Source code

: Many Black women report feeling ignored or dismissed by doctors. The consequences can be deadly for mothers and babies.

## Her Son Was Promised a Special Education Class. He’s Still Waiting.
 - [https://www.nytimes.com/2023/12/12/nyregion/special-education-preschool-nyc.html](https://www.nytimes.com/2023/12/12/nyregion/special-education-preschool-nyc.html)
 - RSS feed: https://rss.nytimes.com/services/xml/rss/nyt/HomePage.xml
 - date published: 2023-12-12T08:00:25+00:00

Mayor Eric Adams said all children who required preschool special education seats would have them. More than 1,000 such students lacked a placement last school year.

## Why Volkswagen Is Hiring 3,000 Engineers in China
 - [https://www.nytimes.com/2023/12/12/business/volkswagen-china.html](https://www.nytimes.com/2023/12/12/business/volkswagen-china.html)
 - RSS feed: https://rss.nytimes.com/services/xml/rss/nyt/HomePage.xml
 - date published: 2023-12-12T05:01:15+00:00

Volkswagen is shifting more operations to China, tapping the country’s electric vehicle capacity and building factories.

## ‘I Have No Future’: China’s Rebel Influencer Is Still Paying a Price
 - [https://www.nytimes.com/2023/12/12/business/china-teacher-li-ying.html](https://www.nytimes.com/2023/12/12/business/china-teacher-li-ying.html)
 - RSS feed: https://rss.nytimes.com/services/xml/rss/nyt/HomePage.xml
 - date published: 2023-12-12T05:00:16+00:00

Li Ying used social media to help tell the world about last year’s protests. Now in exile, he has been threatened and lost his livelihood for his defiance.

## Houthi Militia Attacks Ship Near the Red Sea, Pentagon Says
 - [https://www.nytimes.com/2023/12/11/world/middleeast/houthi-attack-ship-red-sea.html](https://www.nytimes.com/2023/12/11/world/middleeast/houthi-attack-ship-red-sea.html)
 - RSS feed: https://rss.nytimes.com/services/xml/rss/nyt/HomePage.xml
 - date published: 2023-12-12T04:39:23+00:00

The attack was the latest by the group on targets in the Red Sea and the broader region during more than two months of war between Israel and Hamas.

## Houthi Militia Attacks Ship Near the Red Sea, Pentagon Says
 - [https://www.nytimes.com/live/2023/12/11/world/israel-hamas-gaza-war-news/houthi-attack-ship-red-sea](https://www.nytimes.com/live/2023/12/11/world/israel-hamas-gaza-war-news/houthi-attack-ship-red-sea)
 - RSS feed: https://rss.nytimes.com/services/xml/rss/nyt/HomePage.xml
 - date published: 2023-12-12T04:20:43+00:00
======
▶ [WORK TO COMPLETE]
Print the listing above again, line for line, with no changes.

▶ [EXPECTED OUTPUT]
Source code

: Many Black women report feeling ignored or dismissed by doctors. The consequences can be deadly for mothers and babies.

## Her Son Was Promised a Special Education Class. He’s Still Waiting.
 - [https://www.nytimes.com/2023/12/12/nyregion/special-education-preschool-nyc.html](https://www.nytimes.com/2023/12/12/nyregion/special-education-preschool-nyc.html)
 - RSS feed: https://rss.nytimes.com/services/xml/rss/nyt/HomePage.xml
 - date published: 2023-12-12T08:00:25+00:00

Mayor Eric Adams said all children who required preschool special education seats would have them. More than 1,000 such students lacked a placement last school year.

## Why Volkswagen Is Hiring 3,000 Engineers in China
 - [https://www.nytimes.com/2023/12/12/business/volkswagen-china.html](https://www.nytimes.com/2023/12/12/business/volkswagen-china.html)
 - RSS feed: https://rss.nytimes.com/services/xml/rss/nyt/HomePage.xml
 - date published: 2023-12-12T05:01:15+00:00

Volkswagen is shifting more operations to China, tapping the country’s electric vehicle capacity and building factories.

## ‘I Have No Future’: China’s Rebel Influencer Is Still Paying a Price
 - [https://www.nytimes.com/2023/12/12/business/china-teacher-li-ying.html](https://www.nytimes.com/2023/12/12/business/china-teacher-li-ying.html)
 - RSS feed: https://rss.nytimes.com/services/xml/rss/nyt/HomePage.xml
 - date published: 2023-12-12T05:00:16+00:00

Li Ying used social media to help tell the world about last year’s protests. Now in exile, he has been threatened and lost his livelihood for his defiance.

## Houthi Militia Attacks Ship Near the Red Sea, Pentagon Says
 - [https://www.nytimes.com/2023/12/11/world/middleeast/houthi-attack-ship-red-sea.html](https://www.nytimes.com/2023/12/11/world/middleeast/houthi-attack-ship-red-sea.html)
 - RSS feed: https://rss.nytimes.com/services/xml/rss/nyt/HomePage.xml
 - date published: 2023-12-12T04:39:23+00:00

The attack was the latest by the group on targets in the Red Sea and the broader region during more than two months of war between Israel and Hamas.

## Houthi Militia Attacks Ship Near the Red Sea, Pentagon Says
 - [https://www.nytimes.com/live/2023/12/11/world/israel-hamas-gaza-war-news/houthi-attack-ship-red-sea](https://www.nytimes.com/live/2023/12/11/world/israel-hamas-gaza-war-news/houthi-attack-ship-red-sea)
 - RSS feed: https://rss.nytimes.com/services/xml/rss/nyt/HomePage.xml
 - date published: 2023-12-12T04:20:43+00:00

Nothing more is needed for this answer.